Hoje, as irmãs, adultas,
não são tão cruéis nem tão preconceituosas, concluíram (mos)
que não há bastardas entre nós e, mesmo, que houvesse, não
seria problema para nos "amarmos". Não há uma Carrie, a
estranha entre nós.
Apenas puxei a família de meu pai: a
mãe dele, a irmã dela, a mais nova e as duas mais velhas,
que estão surdinhas da Silva! Como eu, só que sou jovem
demais em comparação, e não pelos mesmos motivos.
Mesmo que,
segundo a astrologia, meu planeta regente seja Marte, não
sou alienígena.

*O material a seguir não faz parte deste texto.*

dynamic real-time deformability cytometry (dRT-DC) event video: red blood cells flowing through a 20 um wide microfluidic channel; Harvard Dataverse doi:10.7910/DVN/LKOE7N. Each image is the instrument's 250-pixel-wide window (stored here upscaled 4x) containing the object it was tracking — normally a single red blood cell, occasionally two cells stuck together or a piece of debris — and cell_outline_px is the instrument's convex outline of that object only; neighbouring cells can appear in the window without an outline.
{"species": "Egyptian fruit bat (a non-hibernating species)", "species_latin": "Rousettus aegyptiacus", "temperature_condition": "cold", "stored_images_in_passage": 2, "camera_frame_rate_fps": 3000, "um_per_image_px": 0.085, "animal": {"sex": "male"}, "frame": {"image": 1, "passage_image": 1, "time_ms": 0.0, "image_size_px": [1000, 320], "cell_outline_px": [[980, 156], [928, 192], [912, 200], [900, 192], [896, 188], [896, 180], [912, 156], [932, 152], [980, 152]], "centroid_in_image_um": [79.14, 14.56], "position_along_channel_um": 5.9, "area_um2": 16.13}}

É brasa, mora! - como diria Roberto Carlos.
***
P.S. O sketche de surdez abaixo se
passou comigo:
Trabalho numa loja de presentes. Um cliente entra e
pergunta:
— Tem carne?
— Carne?! - sorrio irônica
— Não, carne! – aumenta a voz, mantendo a educação.
— Não, não temos carne! – digo irônica com o subtexto “aqui
não é açougue!”.
Um outro vendedor se aproxima e me diz, discretamente:
— Cards... Aquelas cartas que a garotada
coleciona, de carro, futebol...
—... Por que não me disse antes? – sorrio sem graça
para o cliente – CAR-DS? Na loja ao lado, senhor!